Since then, the Alliance has concentrated its efforts on helping to achieve closure of the A344/A303 road junction (finally undertaken in 2013) and arguing for small-scale improvements to safety and traffic flow on the A303 – which we have not yet seen fully implemented. We also argued for a sustainable new visitor centre and are disappointed that this facility and its large vehicle parks were not located outside the WHS as we had suggested. In the event, a large tract of hitherto open countryside in the WHS is visually blighted by development, and problems have arisen with the visitor-transit system, requiring the use of replacement buses.

We have objected to various other planning proposals affecting the WHS such as the extension to the tarmac on the visitor-car park and the increased size of the coach park, arguing that it would be more appropriate and satisfactory to use a park and ride system, perhaps located closer to Amesbury, for the benefit of local businesses and to allow a reduction in traffic on the A303 as well as partial restoration of the WHS landscape.

Campaign image during the consultation on expansion of car and coach parks in 2017

Past campaigns and archives

The predecessor to the Stonehenge Alliance was a loose alliance of objectors to further damage to the World Heritage Site who would gather from time to time.  Articles and papers were published on a dedicated Save Stonehenge! website. Although a number of links to statements by statutory bodies no longer work, this remains a valuable historical record that includes media articles starting from 1998.  The website was archived by its founder, the UK Rivers Trust, in 2007 and can be found here.
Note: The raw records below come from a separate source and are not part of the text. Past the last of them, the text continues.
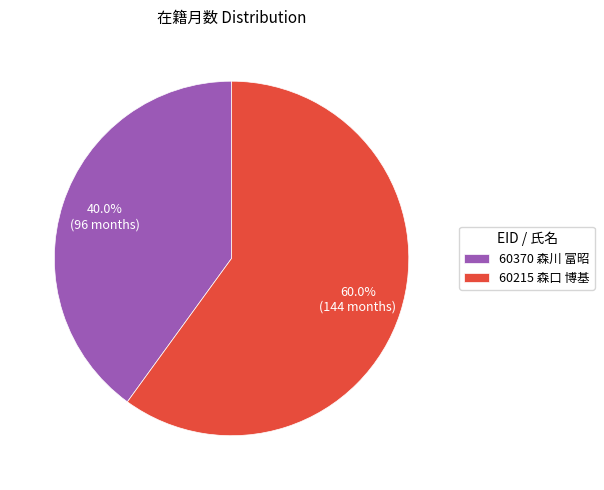

Approximately how many times larger is the value at 60370 森川 富昭 compared to 60215 森口 博基?

0.7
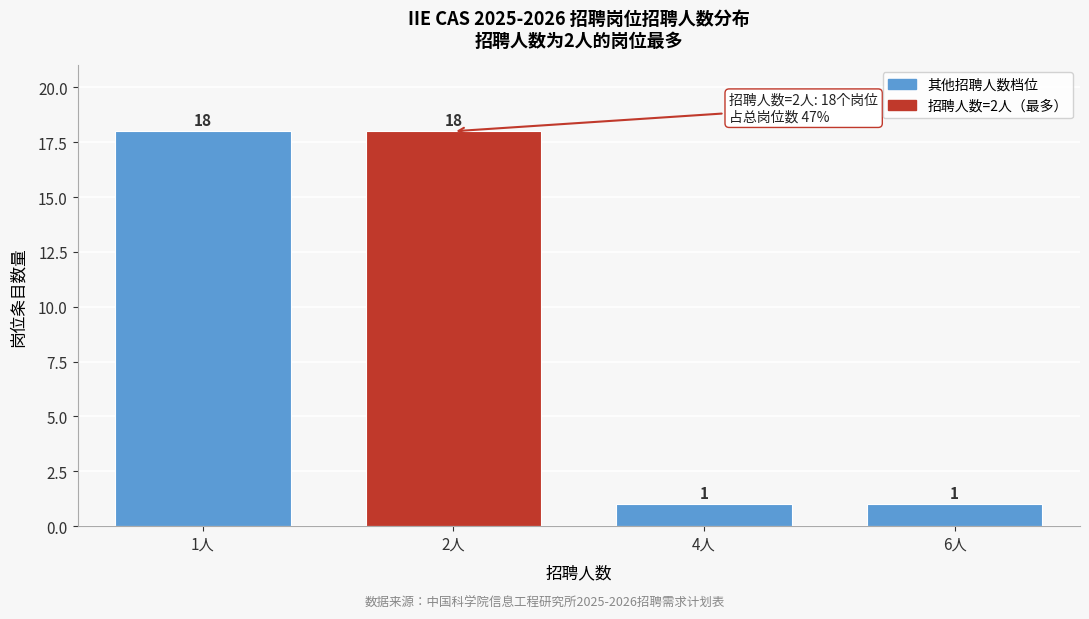

Reading left to right, list all the values displayed in this chart.

18	18	1	1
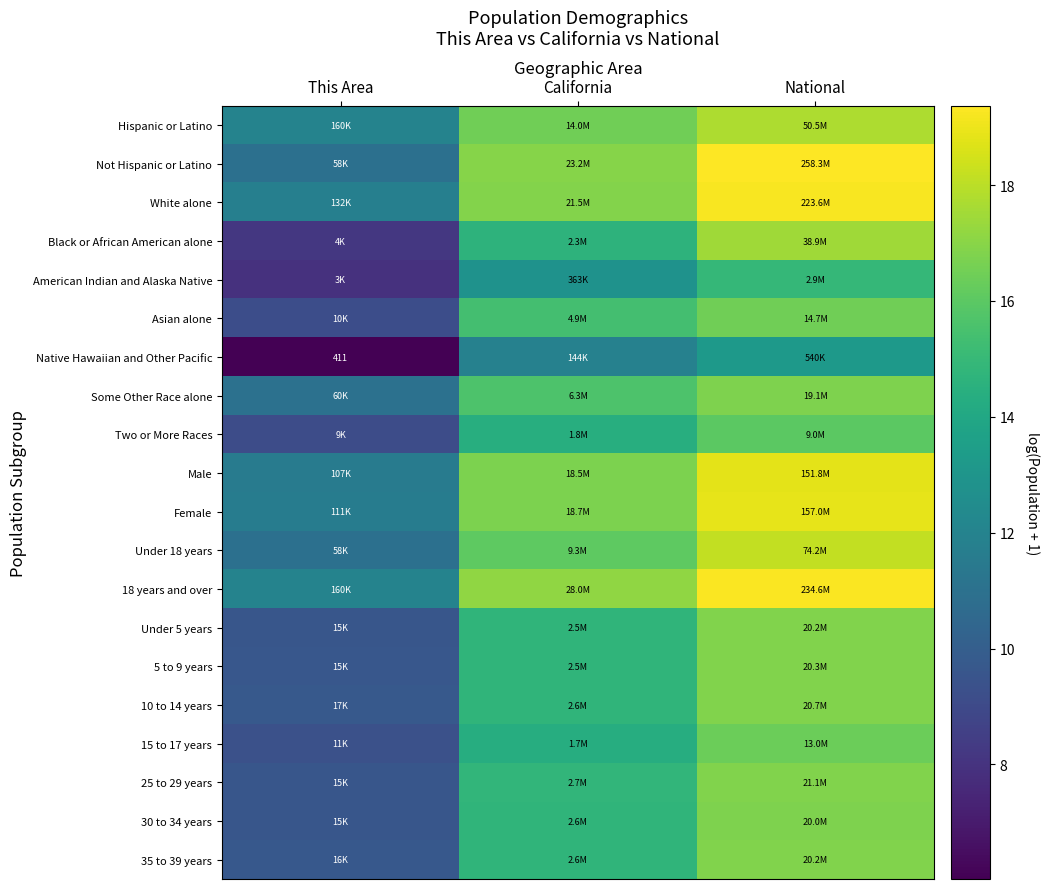

List the labels in order of 30 to 34 years value, largest first.

National, California, This Area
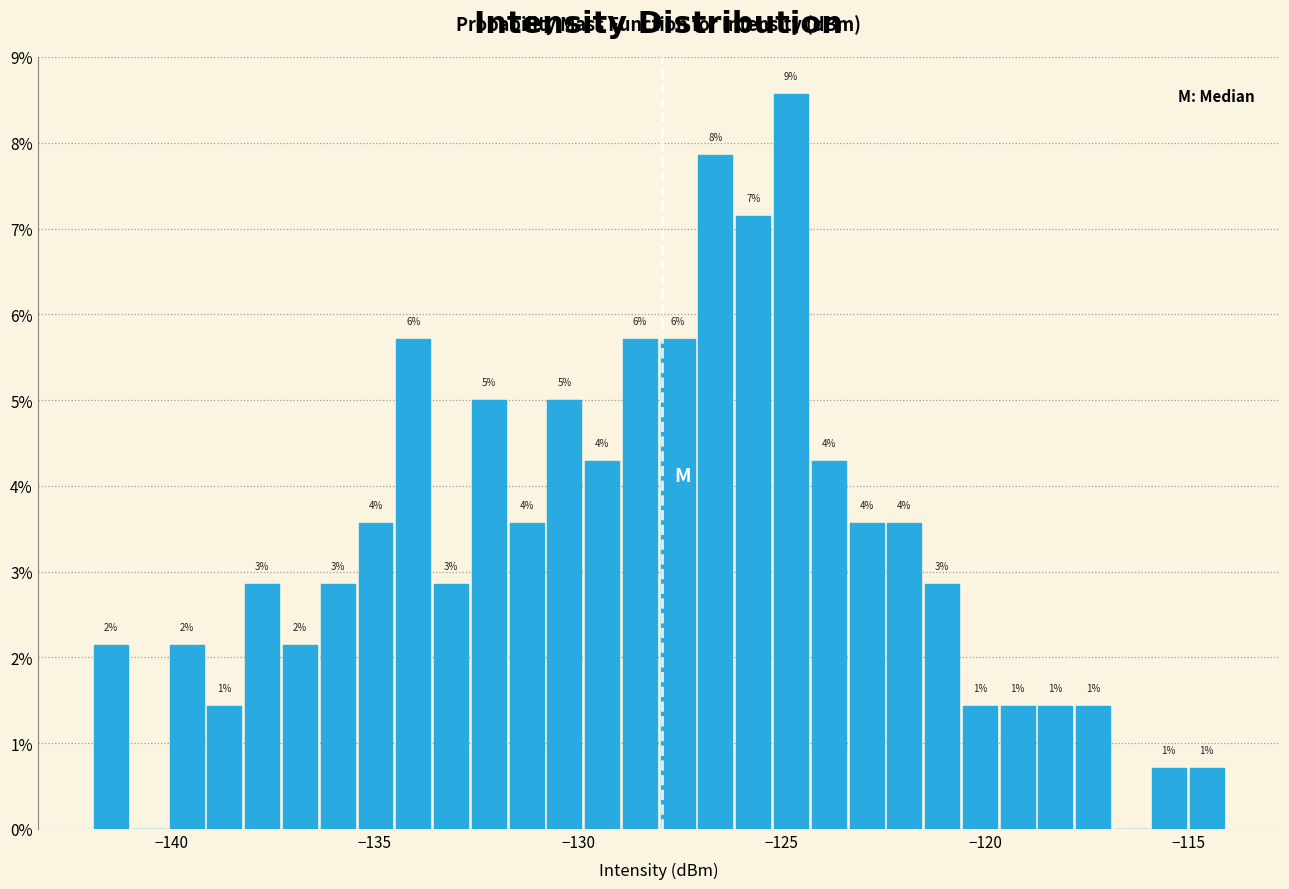

Read against the x-axis, roughly where is the centre of the tallest bar?

-125.0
  • Timeline of road widening proposals since inscription by UNESCO in 1985 to present time  is available here.
  • Stonehenge: the Saga ContinuesArticle by our co-founders, Elizabeth Young and Wayland Kennet, former Chairman, and first President of Stonehenge Alliance published in the Journal of Architectural Conservation, No 3 November 2000, pp.70-85 has been reproduced by kind  permission of the Young family.

Please note: The Stonehenge Alliance has no connection with any other protest groups involved in direct action against A303 Stonehenge.